With this goal Ejercito plays upon the cultural clichÃ of the aggressive alcoholic and the bucolic stoner, using this to condemn the role alcohol plays in the annual trouble. This is an element he considers to be as problematic as inappropriate police behavior when it comes to unsafe and unhappy Halloweens in Madison. It is also a position that aligns closely with those of city hall. One of Mayor Cieslewicz's stated goals for Halloween to reduce the level of alcohol consumption, and his staff's primary liason for the event is city alcohol policy coordinator Joel Plant. It's the irony of it all -- the possibility that the fencing and ticketing system may simply push more dangerous alcohol-fueled behavior into residential neighborhoods adjoining State Street -- that Ejercito says he's trying to address.
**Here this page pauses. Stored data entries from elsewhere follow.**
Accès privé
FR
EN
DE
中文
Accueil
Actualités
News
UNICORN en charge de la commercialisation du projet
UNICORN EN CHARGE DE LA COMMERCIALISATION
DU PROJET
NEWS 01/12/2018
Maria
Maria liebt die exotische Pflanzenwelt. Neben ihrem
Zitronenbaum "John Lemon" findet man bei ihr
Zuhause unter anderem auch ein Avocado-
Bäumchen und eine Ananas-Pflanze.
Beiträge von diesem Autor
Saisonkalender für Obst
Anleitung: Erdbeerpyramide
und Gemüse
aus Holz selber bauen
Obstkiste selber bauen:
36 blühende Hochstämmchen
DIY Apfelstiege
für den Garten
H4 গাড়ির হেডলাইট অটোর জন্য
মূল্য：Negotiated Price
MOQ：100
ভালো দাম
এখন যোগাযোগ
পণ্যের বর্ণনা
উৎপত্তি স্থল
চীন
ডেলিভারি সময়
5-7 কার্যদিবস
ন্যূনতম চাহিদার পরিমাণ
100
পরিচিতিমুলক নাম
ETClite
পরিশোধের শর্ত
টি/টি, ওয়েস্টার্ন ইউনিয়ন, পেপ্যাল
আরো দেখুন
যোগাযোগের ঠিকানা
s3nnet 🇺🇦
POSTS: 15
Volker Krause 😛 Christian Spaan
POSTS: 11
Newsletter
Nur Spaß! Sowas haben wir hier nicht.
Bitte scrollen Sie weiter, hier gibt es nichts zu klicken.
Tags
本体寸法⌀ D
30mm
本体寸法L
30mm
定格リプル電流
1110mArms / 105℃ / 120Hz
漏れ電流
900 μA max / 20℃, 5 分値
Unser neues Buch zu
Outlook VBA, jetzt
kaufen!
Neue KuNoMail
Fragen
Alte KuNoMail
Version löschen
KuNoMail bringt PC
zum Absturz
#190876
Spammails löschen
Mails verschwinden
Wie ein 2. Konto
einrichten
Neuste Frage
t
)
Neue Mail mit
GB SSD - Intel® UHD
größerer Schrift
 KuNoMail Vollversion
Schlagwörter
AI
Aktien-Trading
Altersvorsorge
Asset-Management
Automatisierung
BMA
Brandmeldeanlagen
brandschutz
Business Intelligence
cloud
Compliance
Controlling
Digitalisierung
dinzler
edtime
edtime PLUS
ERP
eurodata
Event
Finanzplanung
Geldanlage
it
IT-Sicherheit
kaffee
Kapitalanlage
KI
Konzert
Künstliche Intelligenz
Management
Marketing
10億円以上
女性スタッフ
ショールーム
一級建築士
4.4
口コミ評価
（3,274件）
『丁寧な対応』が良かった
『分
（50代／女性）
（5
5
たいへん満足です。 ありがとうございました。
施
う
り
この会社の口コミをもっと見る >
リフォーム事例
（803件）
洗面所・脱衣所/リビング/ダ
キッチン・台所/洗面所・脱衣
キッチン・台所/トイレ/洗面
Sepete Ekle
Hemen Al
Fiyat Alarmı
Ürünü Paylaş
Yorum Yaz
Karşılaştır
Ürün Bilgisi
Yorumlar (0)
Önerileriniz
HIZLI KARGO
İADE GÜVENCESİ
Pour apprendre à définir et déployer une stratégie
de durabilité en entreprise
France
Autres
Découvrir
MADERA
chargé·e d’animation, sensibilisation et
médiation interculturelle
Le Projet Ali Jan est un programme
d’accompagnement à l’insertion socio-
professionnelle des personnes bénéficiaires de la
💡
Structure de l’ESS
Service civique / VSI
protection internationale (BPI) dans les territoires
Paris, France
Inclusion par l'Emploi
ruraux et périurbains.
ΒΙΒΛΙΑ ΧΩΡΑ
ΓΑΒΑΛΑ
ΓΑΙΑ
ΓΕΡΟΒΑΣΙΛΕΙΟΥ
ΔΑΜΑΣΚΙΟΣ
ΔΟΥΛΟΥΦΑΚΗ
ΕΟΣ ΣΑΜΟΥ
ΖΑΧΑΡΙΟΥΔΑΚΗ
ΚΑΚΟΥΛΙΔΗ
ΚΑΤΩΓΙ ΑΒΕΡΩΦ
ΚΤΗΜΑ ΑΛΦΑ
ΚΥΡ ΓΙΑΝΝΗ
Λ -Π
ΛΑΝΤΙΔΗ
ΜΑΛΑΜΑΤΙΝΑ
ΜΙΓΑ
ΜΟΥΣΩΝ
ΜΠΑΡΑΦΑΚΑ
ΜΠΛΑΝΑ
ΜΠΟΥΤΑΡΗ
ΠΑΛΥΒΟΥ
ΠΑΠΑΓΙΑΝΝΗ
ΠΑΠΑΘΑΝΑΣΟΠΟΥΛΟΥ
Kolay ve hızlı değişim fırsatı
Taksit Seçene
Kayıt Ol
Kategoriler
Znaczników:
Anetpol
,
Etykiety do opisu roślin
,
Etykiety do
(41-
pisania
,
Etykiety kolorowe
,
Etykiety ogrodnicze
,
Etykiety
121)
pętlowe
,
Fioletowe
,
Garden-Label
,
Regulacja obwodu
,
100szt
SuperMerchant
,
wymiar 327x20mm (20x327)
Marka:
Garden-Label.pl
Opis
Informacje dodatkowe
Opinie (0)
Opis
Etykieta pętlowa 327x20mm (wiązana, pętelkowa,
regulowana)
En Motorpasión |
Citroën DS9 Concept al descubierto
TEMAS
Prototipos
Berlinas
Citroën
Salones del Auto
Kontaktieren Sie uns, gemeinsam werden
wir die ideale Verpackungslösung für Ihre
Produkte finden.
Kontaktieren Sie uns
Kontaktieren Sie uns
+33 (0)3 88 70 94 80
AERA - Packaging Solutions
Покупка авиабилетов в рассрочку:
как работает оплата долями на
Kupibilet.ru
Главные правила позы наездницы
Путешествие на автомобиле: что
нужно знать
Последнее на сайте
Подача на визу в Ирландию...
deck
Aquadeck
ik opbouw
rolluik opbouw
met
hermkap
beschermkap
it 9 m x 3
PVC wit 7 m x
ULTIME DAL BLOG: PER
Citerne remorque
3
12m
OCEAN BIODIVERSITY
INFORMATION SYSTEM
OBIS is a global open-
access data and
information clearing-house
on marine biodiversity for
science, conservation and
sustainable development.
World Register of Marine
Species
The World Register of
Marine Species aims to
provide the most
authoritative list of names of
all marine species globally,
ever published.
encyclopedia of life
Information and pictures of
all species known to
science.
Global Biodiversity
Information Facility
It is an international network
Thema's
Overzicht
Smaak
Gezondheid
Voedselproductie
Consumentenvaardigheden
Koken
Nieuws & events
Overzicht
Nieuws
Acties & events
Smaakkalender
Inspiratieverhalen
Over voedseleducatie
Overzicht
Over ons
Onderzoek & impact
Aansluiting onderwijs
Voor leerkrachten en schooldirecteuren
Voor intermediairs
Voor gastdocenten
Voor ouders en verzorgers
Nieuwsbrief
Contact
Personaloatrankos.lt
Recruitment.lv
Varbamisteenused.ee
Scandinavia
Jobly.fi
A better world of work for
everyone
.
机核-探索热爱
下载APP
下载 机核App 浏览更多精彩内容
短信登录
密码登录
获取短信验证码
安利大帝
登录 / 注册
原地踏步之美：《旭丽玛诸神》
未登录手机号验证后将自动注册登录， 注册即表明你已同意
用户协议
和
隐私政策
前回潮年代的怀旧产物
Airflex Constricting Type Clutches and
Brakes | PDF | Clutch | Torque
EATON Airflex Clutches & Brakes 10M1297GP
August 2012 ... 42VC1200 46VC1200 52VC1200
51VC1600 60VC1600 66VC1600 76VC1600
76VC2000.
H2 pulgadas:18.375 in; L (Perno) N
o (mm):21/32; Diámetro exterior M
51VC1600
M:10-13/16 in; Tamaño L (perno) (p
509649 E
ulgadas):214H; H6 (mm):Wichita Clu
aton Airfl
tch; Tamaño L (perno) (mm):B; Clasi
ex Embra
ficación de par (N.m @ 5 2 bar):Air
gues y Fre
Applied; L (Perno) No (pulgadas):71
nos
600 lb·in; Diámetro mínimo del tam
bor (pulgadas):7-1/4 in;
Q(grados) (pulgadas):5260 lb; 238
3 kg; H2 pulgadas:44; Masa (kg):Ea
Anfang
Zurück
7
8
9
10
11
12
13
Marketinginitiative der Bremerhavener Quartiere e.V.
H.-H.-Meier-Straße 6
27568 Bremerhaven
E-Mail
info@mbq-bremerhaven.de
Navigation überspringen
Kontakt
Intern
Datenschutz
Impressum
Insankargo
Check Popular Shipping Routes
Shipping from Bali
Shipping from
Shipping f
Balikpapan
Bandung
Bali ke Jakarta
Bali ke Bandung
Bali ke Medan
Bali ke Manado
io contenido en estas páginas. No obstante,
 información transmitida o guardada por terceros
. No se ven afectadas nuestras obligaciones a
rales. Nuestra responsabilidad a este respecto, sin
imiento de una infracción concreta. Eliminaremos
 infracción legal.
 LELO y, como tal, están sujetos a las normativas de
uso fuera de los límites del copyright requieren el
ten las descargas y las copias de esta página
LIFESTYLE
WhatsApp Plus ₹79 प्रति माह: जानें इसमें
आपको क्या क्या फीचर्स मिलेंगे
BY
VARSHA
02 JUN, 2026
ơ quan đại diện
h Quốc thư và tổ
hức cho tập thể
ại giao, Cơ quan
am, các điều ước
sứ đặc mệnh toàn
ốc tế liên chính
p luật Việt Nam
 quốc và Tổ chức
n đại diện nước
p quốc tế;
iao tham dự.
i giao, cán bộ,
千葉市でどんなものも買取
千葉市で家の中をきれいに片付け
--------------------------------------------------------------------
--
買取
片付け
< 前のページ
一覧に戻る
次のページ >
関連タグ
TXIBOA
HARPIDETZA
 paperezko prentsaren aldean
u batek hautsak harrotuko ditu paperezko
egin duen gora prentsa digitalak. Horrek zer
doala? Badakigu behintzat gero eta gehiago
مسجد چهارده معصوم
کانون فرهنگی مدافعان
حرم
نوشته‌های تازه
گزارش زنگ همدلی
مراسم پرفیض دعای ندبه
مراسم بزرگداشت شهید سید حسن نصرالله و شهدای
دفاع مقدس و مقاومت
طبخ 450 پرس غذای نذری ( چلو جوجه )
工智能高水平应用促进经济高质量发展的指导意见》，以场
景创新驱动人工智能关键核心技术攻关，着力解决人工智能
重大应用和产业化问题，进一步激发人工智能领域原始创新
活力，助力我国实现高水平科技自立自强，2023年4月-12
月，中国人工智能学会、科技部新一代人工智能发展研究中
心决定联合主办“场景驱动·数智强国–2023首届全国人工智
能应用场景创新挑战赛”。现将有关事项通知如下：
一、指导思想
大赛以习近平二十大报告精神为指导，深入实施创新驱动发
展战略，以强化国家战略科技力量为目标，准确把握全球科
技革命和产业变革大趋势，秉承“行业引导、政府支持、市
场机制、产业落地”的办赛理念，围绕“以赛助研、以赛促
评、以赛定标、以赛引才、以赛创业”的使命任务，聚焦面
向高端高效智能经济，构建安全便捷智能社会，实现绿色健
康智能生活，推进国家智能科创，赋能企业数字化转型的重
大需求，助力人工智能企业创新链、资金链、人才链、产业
Ejercito says he's continuing to solicit support for CRASH. Persons and groups that "share a principled opposition to the current Halloween plan" and agree with its "mission of keeping people safe and happy" are welcome to affiliate themselves with the project. This already includes the UW Student Labor Action Coalition (SLAC) and Dane101 (which describes the system here). Ejercito is also pursuing collaboration with the UW Campus Women's Center and the UW LGBT Campus Center in order to provide its subscribers information about sexual assault, a significant and underreported problem at large events like Halloween.
Meanwhile, there are technical limitations to the project. For one, onlyd subscribers from certain networks (Verizon, AT&T, T-Mobile, Cingular and Alltel) will be able interact directly with the system via SMS, as detailed here. Secondly, the amount of mobile phone traffic generated by a gathering of persons as large as a typical Halloween on State Street may slow down all cellular voice and text communications in the vicinity, including CRASH.
Besides looking to build institutional support and work out any technical bugs in the system, Ejercito says his primary goal in the next two weeks is to promote CRASH and build as large of a subscriber base as possible. In addition to soliciting reports in the media (like this one), he plans to focus his promotion on Facebook. The original home for the "Move Halloween to Landon 2006" group that subsequently transformed into the Halloween Action Committee (HAC), Ejercito thinks he can similarly harness the online social network to build awareness and interest in the texting project.
This is the motivation for the CRASH Madison Facebook group, which was already picking up members by the evening of Friday, Oct. 13. Its membership includes Madison Ald. Austin King and Dane County Supv. Ashok Kumar, who represent heavily student populated areas in and adjacent to the UW campus. Whether or not this group can achieve rapid growth similar to the group created by HAC founders Tom Wangard and Brandon Sivret remains to be seen, but it seems safe to say that CRASH Madison will not go unnoticed as Halloween approaches.
Note: Details about the availablitity of the service to various cellular networks is updated.